For most of the last three decades, tax rates for the wealthy have been falling, while their pretax pay has been rising rapidly. Real incomes at the 99.99th percentile have jumped more than 300 percent since 1980. At the 99th percentile — about $300,000 today — real pay has roughly doubled.
That he presents all this without a partisan edge — and with data from the Census Bureau and the
Congressional Budget Office to back it up – makes for a pretty forceful argument.
There are some pretty good details in those reports, too. “Capital income grows in importance at the very top of the distribution,” seems obvious enough. But the CBO gets granular with the data.
Interest, dividends, and realized capital gains accounted for 29.8 percent of pretax household income for people in the 99.5 through 99.9 percentiles, 42.6 percent of income for people in the 99.9 through 99.99 percentiles, and 55.9 percent of income for the 0.01 percent of the population with the very highest income.
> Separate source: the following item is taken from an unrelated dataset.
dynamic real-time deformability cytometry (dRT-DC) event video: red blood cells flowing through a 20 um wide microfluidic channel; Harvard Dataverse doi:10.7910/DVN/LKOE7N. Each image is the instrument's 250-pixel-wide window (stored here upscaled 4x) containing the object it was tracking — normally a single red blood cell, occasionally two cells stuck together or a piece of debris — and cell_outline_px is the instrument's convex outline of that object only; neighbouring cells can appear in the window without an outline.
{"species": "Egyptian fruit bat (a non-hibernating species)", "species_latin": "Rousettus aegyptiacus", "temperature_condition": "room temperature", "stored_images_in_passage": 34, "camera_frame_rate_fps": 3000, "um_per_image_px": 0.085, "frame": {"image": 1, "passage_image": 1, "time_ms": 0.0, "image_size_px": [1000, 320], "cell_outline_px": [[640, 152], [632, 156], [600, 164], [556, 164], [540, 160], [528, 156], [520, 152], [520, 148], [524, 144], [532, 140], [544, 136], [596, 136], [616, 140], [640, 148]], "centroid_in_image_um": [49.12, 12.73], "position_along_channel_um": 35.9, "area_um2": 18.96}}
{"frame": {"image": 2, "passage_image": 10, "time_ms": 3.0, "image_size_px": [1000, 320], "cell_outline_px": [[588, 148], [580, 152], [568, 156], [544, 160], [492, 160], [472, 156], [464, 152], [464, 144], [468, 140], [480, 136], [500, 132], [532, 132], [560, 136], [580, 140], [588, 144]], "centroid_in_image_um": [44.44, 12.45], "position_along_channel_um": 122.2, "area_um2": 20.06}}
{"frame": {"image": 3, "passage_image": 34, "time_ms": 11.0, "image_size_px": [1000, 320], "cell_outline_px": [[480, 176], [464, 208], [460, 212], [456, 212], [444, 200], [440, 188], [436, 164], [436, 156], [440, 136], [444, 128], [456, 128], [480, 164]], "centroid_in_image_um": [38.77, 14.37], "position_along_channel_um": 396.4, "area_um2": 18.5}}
Health care blogger Merrill Goozner promptly declared Leonhardt guilty of “overreach” this morning, pointing out that the legislation “also taxes middle class households (the so-called Cadillac-heatlh-plans tax). Moreover, it provides its benefits in the form of services, not wages, and none of it goes into effect for another five years.”
But Leonhardt seems to go him one better, pointing out that he knows the limits of the case he’s making:
Health reform hardly solves all of the American economy’s problems. Economic growth over the last decade was slower than in any decade since World War II. The tax cuts of the last 30 years, the two current wars, the Great Recession, the stimulus program and the looming retirement of the baby boomers have created huge deficits. Educational gains have slowed, and the planet is getting hotter.
For more on the slow growth of the past decade, dig into a long magazine piece Leonhardt wrote last year. That story concluded this way:
When Washington sets out to rewrite the rules for the economy, it can pass new laws and shift money from one program to another. But the effects of those changes are not likely to be merely the obvious ones. The changes can also send signals. They can influence millions of individual decisions — about the schools people attend, the jobs they choose, the medical care they request — and, in the process, reshape the economy.
That’s true about rewriting the rules for health care, too. “The effects are not likely to be merely the obvious ones.” Kudos to Leonhardt for pointing it out.